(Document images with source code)
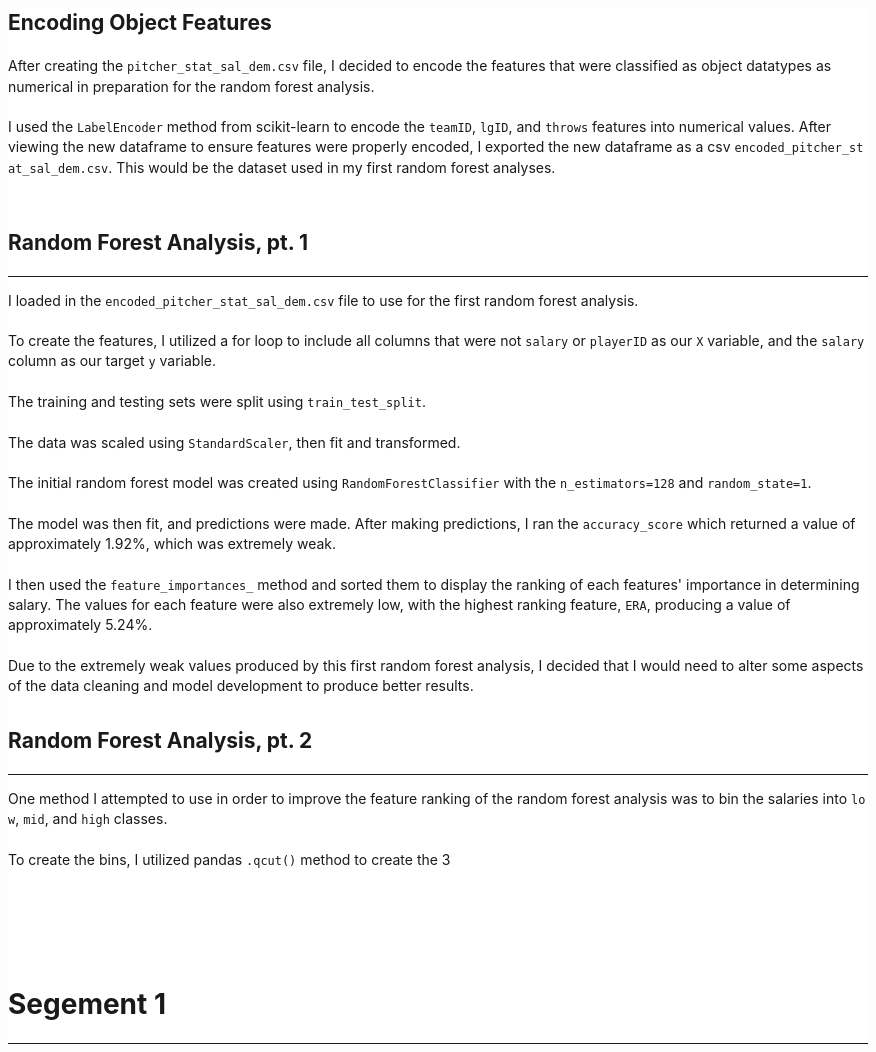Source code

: ## Encoding Object Features
After creating the `pitcher_stat_sal_dem.csv` file, I decided to encode the features that were classified as object datatypes as numerical in preparation for the random forest analysis. 
<br><br>
I used the `LabelEncoder` method from scikit-learn to encode the `teamID`, `lgID`, and `throws` features into numerical values. After viewing the new dataframe to ensure features were properly encoded, I exported the new dataframe as a csv `encoded_pitcher_stat_sal_dem.csv`. This would be the dataset used in my first random forest analyses.
<br>
<br>

## Random Forest Analysis, pt. 1
---
I loaded in the `encoded_pitcher_stat_sal_dem.csv` file to use for the first random forest analysis. 
<br><br>
To create the features, I utilized a for loop to include all columns that were not `salary` or `playerID` as our `X` variable, and the `salary` column as our target `y` variable. 
<br><br>
The training and testing sets were split using `train_test_split`.
<br><br>
The data was scaled using `StandardScaler`, then fit and transformed. 
<br><br>
The initial random forest model was created using `RandomForestClassifier` with the `n_estimators=128` and `random_state=1`. 
<br><br>
The model was then fit, and predictions were made. After making predictions, I ran the `accuracy_score` which returned a value of approximately 1.92%, which was extremely weak. 
<br><br>
I then used the `feature_importances_` method and sorted them to display the ranking of each features' importance in determining salary. The values for each feature were also extremely low, with the highest ranking feature, `ERA`, producing a value of approximately 5.24%. 
<br><br>
Due to the extremely weak values produced by this first random forest analysis, I decided that I would need to alter some aspects of the data cleaning and model development to produce better results. 

## Random Forest Analysis, pt. 2
---
One method I attempted to use in order to improve the feature ranking of the random forest analysis was to bin the salaries into `low`, `mid`, and `high` classes. 
<br><br>
To create the bins, I utilized pandas `.qcut()` method to create the 3 



<br><br><br>
# Segement 1
---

▶ [Exercise brief]:
Can you reproduce the lines between the one holding "## Random Forest Analysis, pt. 1" and the one holding "Due to the extremely", inclusive?

▶ [Written reply]:
## Random Forest Analysis, pt. 1
---
I loaded in the `encoded_pitcher_stat_sal_dem.csv` file to use for the first random forest analysis. 
<br><br>
To create the features, I utilized a for loop to include all columns that were not `salary` or `playerID` as our `X` variable, and the `salary` column as our target `y` variable. 
<br><br>
The training and testing sets were split using `train_test_split`.
<br><br>
The data was scaled using `StandardScaler`, then fit and transformed. 
<br><br>
The initial random forest model was created using `RandomForestClassifier` with the `n_estimators=128` and `random_state=1`. 
<br><br>
The model was then fit, and predictions were made. After making predictions, I ran the `accuracy_score` which returned a value of approximately 1.92%, which was extremely weak. 
<br><br>
I then used the `feature_importances_` method and sorted them to display the ranking of each features' importance in determining salary. The values for each feature were also extremely low, with the highest ranking feature, `ERA`, producing a value of approximately 5.24%. 
<br><br>
Due to the extremely weak values produced by this first random forest analysis, I decided that I would need to alter some aspects of the data cleaning and model development to produce better results. 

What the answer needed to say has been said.